===== Seçilen Bölüm =====
Blog

MARIE-LOUISE O’MURPHY’NİN PORTRESİ “THE PORTRAIT OF MARIE-LOUISE O’MURPHY” – BOUCHER

Boucher’nin eseri ilk bakışta seyirciyi etkisi altında alan, erotik bir pozda uzanmış çıplak bir genç kadını betimler.

Genç kadın, desenli bir duvarkağıdı ve ahşap panellerden oluşan bir geriplana sahip odada bir kanepe üzerindedir. Kanepenin işlemeli kadife kumaşı, incelikli ahşap oyma tasarımı, üzerindeki kumaşlar, genişçe yastık, altın rengi dökümlü perde ortamın üst düzey, varlıklı bir ortam olduğunu gösterir.

İlk bakışta kadının hangi sınıftan geldiği belli olmasa bile özenle toplanmış saçı ve içinde bulunduğu ortama uyum sağlamış pozu muhtemelen kadının da varlıklı bir sınıftan geldiğini düşündürür.

Seyirciden habersizmişcesine kanepeye rahatça uzanmış genç kadının odaya sol taraftan henüz girmiş bir kişi karşısında kendini gizlemeye çalıştığı anlaşılır. Nitekim, üzerine uzandığı beyaz örtüleri ve mavi renkli giysisini göğsünde toparlayarak doğrulan genç kadının şaşkınlık içinde olduğu görülür. Bakışlarını sol tarafa yoğunlaştırmış olmasına rağmen genç kadının gövdesinin alt kısmı tam tersine rahat biçimde kanepeye uzanmaktadır. Genişçe yastığın üzerindeki aralanmış bacakları beyaz tenini ve pembe tonlarda resmedilmiş kalçasını seyirciye oldukça davetkar biçimde sergiler. Bir yandan üst düzey bir görünüm çizen bu genç kadın, bir yandan da kendini erotik biçimde seyirciye sunar, ama aynı zamanda da masumca vücudunu gizlemeye çalışır. Bu hem erotik, hem de oyuncu, sevimli görünüm seyircide etkili bir imge oluşturmak ve gizemli bir hava yaratmak için tasarlanmıştır.
===== Veriler =====
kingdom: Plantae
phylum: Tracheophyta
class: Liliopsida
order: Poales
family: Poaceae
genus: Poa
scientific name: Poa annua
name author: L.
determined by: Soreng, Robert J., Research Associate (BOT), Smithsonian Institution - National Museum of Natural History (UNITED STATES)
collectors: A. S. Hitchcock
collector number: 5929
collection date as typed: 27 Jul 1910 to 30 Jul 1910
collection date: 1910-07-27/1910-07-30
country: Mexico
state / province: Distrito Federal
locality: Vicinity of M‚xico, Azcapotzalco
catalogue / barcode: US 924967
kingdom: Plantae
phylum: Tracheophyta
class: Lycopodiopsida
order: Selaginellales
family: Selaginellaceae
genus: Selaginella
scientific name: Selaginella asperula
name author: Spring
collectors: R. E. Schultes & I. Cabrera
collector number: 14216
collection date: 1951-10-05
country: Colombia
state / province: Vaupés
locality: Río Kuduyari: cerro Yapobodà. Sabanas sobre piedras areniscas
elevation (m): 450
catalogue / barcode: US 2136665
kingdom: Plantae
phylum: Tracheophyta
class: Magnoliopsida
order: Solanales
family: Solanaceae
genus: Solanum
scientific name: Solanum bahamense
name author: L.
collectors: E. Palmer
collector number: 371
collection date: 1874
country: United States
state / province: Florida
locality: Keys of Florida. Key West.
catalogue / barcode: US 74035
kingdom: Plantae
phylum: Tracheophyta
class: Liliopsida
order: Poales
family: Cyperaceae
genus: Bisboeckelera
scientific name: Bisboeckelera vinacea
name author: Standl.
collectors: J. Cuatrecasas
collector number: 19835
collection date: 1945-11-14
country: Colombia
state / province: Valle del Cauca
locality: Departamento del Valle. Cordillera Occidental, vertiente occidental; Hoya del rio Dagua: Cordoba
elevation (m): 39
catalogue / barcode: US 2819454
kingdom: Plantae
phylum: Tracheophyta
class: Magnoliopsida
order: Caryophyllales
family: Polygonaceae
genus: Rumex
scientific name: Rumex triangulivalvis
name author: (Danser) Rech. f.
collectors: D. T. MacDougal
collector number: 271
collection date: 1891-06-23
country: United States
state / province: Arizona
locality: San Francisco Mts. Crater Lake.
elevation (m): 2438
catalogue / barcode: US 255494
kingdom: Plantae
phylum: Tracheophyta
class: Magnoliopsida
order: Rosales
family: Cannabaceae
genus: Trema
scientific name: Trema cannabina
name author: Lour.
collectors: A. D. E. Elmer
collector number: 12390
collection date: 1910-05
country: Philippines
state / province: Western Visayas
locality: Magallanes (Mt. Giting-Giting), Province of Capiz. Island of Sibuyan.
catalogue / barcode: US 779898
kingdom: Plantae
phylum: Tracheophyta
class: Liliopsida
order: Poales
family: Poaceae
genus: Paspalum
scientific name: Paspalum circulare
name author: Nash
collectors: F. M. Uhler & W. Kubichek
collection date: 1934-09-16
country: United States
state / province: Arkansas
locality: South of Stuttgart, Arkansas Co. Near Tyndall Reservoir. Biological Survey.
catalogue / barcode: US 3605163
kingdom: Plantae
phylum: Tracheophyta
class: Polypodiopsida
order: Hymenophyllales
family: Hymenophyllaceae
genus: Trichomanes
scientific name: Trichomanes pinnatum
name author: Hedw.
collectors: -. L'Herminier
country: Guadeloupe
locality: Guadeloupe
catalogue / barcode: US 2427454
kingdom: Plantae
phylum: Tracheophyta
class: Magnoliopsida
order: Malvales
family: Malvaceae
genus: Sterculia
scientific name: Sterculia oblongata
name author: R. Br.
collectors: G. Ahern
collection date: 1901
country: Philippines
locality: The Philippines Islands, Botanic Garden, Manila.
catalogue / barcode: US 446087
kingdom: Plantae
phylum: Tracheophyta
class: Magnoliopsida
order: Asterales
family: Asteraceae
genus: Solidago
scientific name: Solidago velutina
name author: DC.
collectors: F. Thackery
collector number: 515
=====
İstenenler:
1. Portre yazısına göre ortamın üst düzey ve varlıklı olduğunu gösteren şeylerin hepsini sırala.
2. Portre yazısında "MARIE-LOUISE O’MURPHY’NİN PORTRESİ" ile "ortam olduğunu gösterir." arasındaki kısmı, baştaki ve sondaki sözler de dahil olmak üzere aynen yeniden yaz.

Tam Çözümler:
1.
Kanepenin işlemeli kadife kumaşı
İncelikli ahşap oyma tasarımı
Üzerindeki kumaşlar
Genişçe yastık
Altın rengi dökümlü perde

2.
MARIE-LOUISE O’MURPHY’NİN PORTRESİ “THE PORTRAIT OF MARIE-LOUISE O’MURPHY” – BOUCHER

Boucher’nin eseri ilk bakışta seyirciyi etkisi altında alan, erotik bir pozda uzanmış çıplak bir genç kadını betimler.

Genç kadın, desenli bir duvarkağıdı ve ahşap panellerden oluşan bir geriplana sahip odada bir kanepe üzerindedir. Kanepenin işlemeli kadife kumaşı, incelikli ahşap oyma tasarımı, üzerindeki kumaşlar, genişçe yastık, altın rengi dökümlü perde ortamın üst düzey, varlıklı bir ortam olduğunu gösterir.